Curiosamente, a empresa católica que está autorizada a fabricar hóstias sem glúten, é portuguesa e situa-se em Braga. Dá pelo nome de Instituto Monsenhor Airosa e tem oito funcionárias. Concretamente, as hóstias sem glúten são lá fabricadas e exportadas para todo o mundo. O custo do fabrico sai tão caro, comparativamente às hóstias com glúten, que a empresa nem sequer fixa um preço. Deixa ao critério de quem as encomenda, para uso exclusivo de pessoas portadoras de doença celíaca e que, mesmo assim, não dispensam o corpo de cristo de farinha de trigo. Entretanto, à falta de hóstias-corpo de cristo sem gluten, as pessoas portadoras dessa doença são autorizadas pelo CDC a comungar o vinho-sangue de cristo. Só que às crianças, ninguém vai dar-lhes vinho a beber… Obviamente! E a solução é recorrer às hóstias sem glúten.
A empresa bracarense fabrica em média 150 mil hóstias com glúten por dia e é com o fabrico destas e das outras hóstias sem glúten que garante a manutenção do Instituto. A indústria está hoje em franco declínio, uma vez que as missas têm cada vez menos frequentadores. Consequentemente, menos consumidores de hóstias com ou sem glúten. Por outro lado, as crianças em idade de catequese, sem dúvida, a grande clientela das missas de domingo, são também cada vez menos nas missas, não só porque são cada menos os pais que ainda alinham nesse tipo de educação católica para os filhos, como são cada vez menos as crianças nascidas, cada ano que passa. Sobram depois as pessoas de idade que ainda se mantêm fiéis às missas de domingo. Mesmo assim, este é manifestamente um negócio eclesiástico em vias de extinção. O grande Mercado até o corpo de cristo com ou sem glúten está a fazer desaparecer. As novas gerações não descortinam neste tipo de culto/comida qualquer valor para as suas vidas. E deixam para lá.
Para cúmulo, ao saber-se, agora, que o corpo de cristo com glúten pode, até, apressar a morte das pessoas portadoras de doença celíaca, serão certamente ainda menos os que aceitam continuar a comungar hóstias-corpo de cristo que não só não alimentam, como ainda podem agravar a saúde de quem tem de evitar ingerir produtos com glúten.
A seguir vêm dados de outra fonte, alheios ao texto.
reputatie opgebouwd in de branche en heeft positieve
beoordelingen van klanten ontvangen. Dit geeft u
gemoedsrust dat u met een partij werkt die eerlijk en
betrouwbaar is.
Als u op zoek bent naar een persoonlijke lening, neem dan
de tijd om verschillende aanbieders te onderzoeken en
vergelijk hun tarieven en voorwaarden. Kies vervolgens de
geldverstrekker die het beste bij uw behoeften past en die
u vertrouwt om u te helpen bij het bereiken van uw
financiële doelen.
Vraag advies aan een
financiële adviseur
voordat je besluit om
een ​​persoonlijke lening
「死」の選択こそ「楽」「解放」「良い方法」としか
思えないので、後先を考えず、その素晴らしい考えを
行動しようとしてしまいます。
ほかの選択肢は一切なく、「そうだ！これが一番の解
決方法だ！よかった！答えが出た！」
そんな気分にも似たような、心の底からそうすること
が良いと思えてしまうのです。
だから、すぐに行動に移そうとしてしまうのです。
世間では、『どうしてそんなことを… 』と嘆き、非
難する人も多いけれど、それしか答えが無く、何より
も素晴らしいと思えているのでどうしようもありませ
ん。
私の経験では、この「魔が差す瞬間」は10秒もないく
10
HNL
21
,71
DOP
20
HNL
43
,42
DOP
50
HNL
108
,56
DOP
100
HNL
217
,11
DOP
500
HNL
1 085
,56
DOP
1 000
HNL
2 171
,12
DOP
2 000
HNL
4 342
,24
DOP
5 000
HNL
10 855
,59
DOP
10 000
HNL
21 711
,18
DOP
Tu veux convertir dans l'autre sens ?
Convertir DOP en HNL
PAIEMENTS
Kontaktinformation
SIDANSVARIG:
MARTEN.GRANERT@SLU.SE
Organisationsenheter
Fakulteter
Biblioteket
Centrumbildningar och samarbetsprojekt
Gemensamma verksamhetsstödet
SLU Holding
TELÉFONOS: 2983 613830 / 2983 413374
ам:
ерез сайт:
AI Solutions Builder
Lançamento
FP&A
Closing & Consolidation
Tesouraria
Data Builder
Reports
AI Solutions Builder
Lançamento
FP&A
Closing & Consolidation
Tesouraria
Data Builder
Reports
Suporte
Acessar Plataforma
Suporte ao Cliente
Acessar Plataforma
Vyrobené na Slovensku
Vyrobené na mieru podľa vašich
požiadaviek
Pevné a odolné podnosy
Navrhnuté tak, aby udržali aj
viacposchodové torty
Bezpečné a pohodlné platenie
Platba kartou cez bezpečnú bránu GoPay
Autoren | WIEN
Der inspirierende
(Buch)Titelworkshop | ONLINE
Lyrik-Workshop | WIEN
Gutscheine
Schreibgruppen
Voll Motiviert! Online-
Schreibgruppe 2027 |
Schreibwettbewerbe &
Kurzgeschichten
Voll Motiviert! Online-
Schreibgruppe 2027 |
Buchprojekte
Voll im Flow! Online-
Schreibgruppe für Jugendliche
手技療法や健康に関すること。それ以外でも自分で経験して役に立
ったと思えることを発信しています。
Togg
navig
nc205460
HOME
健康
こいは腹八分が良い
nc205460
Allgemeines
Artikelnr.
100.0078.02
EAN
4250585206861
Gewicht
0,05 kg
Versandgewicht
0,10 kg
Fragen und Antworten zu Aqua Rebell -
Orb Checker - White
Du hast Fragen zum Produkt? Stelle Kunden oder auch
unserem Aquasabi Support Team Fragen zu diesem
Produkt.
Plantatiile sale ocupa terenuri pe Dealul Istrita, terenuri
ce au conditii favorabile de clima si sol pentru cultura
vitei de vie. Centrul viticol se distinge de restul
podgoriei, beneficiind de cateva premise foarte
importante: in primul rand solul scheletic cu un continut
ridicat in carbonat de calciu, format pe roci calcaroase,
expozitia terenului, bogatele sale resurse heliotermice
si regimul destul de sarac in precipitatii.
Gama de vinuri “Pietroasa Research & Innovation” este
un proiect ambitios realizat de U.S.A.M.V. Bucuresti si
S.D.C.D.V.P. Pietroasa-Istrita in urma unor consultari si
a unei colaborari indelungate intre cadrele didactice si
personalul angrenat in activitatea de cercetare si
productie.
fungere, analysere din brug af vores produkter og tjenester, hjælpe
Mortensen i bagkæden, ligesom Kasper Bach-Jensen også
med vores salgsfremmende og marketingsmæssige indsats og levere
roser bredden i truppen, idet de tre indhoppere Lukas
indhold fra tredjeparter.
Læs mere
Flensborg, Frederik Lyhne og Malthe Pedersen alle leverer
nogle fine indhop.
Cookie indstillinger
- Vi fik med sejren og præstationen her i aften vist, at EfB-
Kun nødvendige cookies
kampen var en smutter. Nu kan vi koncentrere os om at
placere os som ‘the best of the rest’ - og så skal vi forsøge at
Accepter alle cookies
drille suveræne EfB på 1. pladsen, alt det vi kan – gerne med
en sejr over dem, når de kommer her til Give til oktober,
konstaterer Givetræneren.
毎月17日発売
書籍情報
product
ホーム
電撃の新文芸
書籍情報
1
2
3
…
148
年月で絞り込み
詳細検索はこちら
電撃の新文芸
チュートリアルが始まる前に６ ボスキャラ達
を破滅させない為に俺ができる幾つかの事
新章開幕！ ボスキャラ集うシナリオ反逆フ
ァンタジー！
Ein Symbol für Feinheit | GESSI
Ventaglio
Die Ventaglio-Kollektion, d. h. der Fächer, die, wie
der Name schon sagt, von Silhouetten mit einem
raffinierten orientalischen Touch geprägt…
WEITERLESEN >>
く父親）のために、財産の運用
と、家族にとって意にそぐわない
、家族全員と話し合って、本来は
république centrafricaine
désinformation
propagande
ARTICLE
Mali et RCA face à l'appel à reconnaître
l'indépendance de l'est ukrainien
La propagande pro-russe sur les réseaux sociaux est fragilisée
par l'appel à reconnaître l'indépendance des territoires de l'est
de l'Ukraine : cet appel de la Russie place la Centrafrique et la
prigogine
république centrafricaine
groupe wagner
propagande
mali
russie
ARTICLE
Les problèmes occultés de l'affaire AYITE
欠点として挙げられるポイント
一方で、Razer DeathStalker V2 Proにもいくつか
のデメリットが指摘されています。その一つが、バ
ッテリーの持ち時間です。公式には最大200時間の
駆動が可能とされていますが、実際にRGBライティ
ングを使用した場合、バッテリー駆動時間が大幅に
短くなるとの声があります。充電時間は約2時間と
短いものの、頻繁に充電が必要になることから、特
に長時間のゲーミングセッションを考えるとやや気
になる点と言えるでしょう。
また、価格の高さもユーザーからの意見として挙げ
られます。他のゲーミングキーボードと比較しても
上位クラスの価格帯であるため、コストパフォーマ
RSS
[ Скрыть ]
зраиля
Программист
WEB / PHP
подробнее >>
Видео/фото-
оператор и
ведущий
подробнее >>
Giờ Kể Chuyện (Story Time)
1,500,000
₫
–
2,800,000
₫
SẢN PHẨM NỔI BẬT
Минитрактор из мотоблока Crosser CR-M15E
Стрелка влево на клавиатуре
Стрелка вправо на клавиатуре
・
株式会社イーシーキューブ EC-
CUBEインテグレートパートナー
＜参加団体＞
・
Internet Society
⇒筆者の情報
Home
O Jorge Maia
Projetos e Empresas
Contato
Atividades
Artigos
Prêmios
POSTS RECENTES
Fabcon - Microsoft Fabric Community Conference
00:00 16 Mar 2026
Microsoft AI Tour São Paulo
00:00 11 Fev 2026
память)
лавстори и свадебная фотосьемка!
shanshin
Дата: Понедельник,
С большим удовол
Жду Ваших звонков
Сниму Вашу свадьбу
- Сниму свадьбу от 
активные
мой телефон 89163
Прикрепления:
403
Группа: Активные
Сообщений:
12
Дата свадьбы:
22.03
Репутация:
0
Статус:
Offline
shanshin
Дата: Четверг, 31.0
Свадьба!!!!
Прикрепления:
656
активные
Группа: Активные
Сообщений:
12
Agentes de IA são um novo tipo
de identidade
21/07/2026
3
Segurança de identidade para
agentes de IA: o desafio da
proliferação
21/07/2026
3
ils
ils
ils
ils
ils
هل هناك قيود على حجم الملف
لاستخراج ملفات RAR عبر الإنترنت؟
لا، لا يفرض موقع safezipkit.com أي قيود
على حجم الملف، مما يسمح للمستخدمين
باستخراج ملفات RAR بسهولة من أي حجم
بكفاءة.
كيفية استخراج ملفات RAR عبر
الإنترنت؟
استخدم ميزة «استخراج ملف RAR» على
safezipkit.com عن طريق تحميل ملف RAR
Fossem as Igrejas prosseguidoras de Jesus, mai-lo seu Projecto político maiêutico, e, em lugar de insistirem no corpo de cristo de S. Paulo, que ninguém faz ideia do que seja, comungariam Jesus, ele próprio, o Pão da Palavra de Deus Abba-Mãe de todos os povos por igual, que nunca ninguém viu, e que é o único Pão-palavra que desperta e estimula as populações que o comem, a abrir-se à prática da expropriação e da partilha dos bens da terra, para que estes sejam verdadeiramente de todos segundo as necessidades de cada qual. Ganharia corpo, então, um novo tipo de sociedade, sem missas, sem templos, sem sacerdotes, apenas com múltiplas mesas compartilhadas, numa grande Comensalidade sem Mercado e sem venenos nas nossas dietas alimentares. Coisa que o cristianismo é intrinsecamente incapaz de gerar, porque ele próprio é o pai do Mercado que está aí cada vez mais apostado em fazer dos seres humanos coisas, mercadorias, consumidores compulsivos de alimentos que nos adoecem e apressam a morte, como fazem as hóstias-corpo de cristo com ou sem glúten.